In this post, you will learn about Logistic Regression terminologies / glossary with quiz / practice questions. For machine learning Engineers or data scientists wanting to test their understanding of Logistic regression or preparing for interviews, these concepts and related quiz questions and answers will come handy. Here is a related post, 30 Logistic regression interview practice questions I have posted earlier. Here are some of the questions and answers discussed in this post:
- What are different names / terms used in place of Logistic regression?
- Define Logistic regression in simple words?
- Define logistic regression in terms of logit?
- Define logistic function?
- What does training a logistic regression model mean?
- What are different types of logistic regression models?
- What are different implementations of Logistic regression in Python Sklearn?
- What is regularization in Logistic regression and what are its different types?
- When to use which types of regularization in Logistic regression?
1. What are different names / terms used in place of Logistic regression?
The following are some of the different names / terms used:
- Logit regression
- Maximum entropy classification
- Log-linear classifier
2. Define Logistic Regression in simple words?
Logistic regression is an algorithm where the logarithm of odds of an event to occur(Class = 1 in case of binary classification) is directly proportional to linear combination of one or more parameters / features value and its coefficients. In other words, logistic regression is used to determine the relationship between the odds of an event happening (dependent variable) or logarithmic odds of event happening (dependent variable) and one or more independent variables. This is how it looks like, mathematically speaking:
[latex]
Log(\frac{P}{1-P}) =w_0*1 + w_1*x_1 + w_2*x_2 + w_3*x_3 + … + w_n*x_n
[/latex]
In the above mathematical equation, P denotes probability of whether an event will happen or not. [latex](\frac{P}{1-P})[/latex] denotes the odds of an event to occur. This can be read as the following:
For every 1 unit increase in value of [latex]x_n[/latex], log-odds of event happening increases by [latex]w_n[/latex] unit or odds of event happening increases by [latex]10^(w_n)[/latex]
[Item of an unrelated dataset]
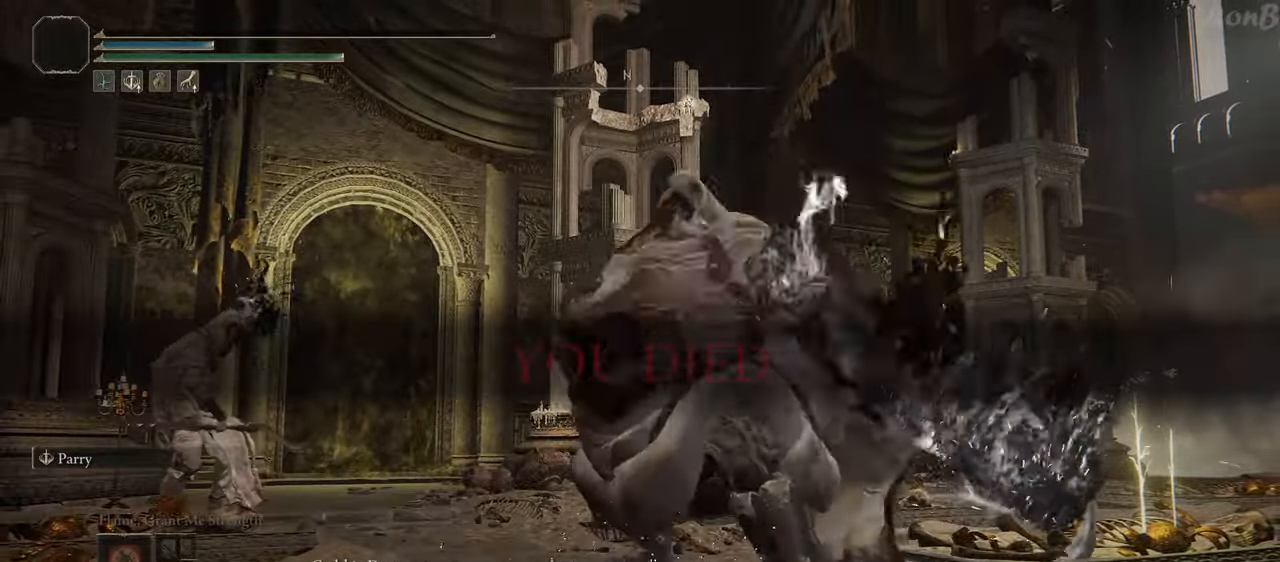
{"buttons": [], "left_stick": "center", "right_stick": "center", "events": [[167, "R1", "down"], [200, "R2", "down"], [283, "R1", "up"], [300, "R2", "up"]]}
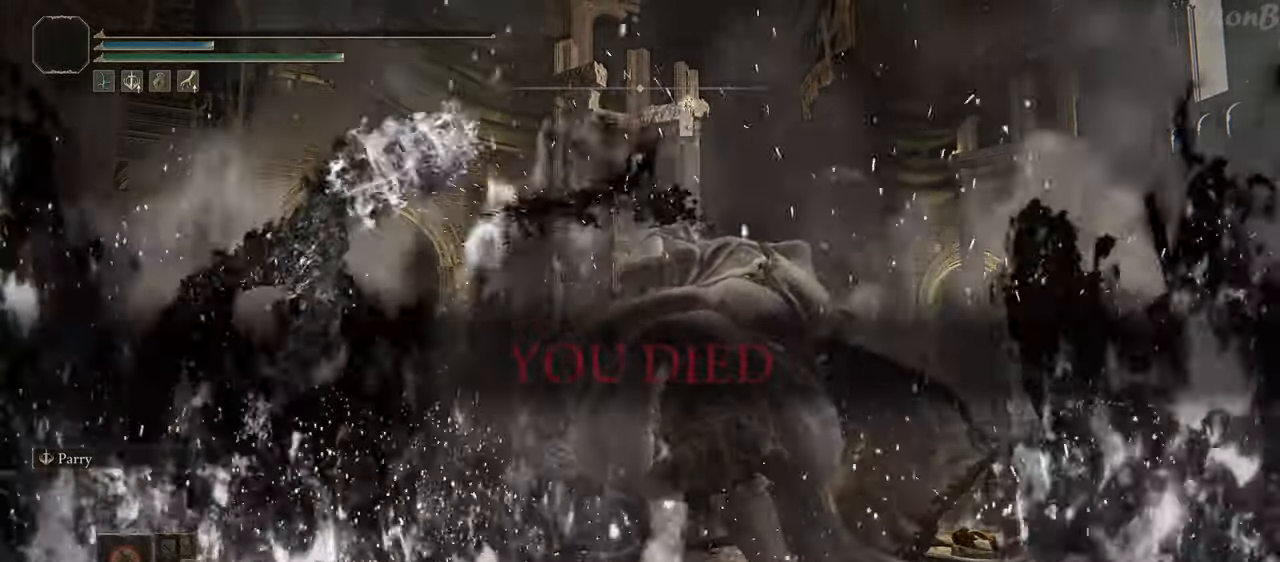
{"buttons": [], "left_stick": "center", "right_stick": "center", "events": []}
It is called as logistic regression as the probability of an event occurring (can be labeled as 1) can be expressed as logistic function such as the following:
[latex]
P = \frac{1}{1 + e^-Z}
[/latex]
In above equation, Z can be represented as linear combination of independent variable and its coefficients. [latex]Z = \beta_0 + \beta_1*x_1 + … + \beta_n*x_n[/latex]
3. Define Logistic Regression in form of Logit?
Logistic regression is also called as logit regression because the dependent variable can also be termed as logit of the probability of event happening (Class = 1). The logit of probability is nothing but the logarithm of odds of event happening.
[latex]logit of probability (Y=1) = log(\frac{P(Y=1)}{1-P(Y=1)})[/latex]
The logistic function can be represented as inverse-logit.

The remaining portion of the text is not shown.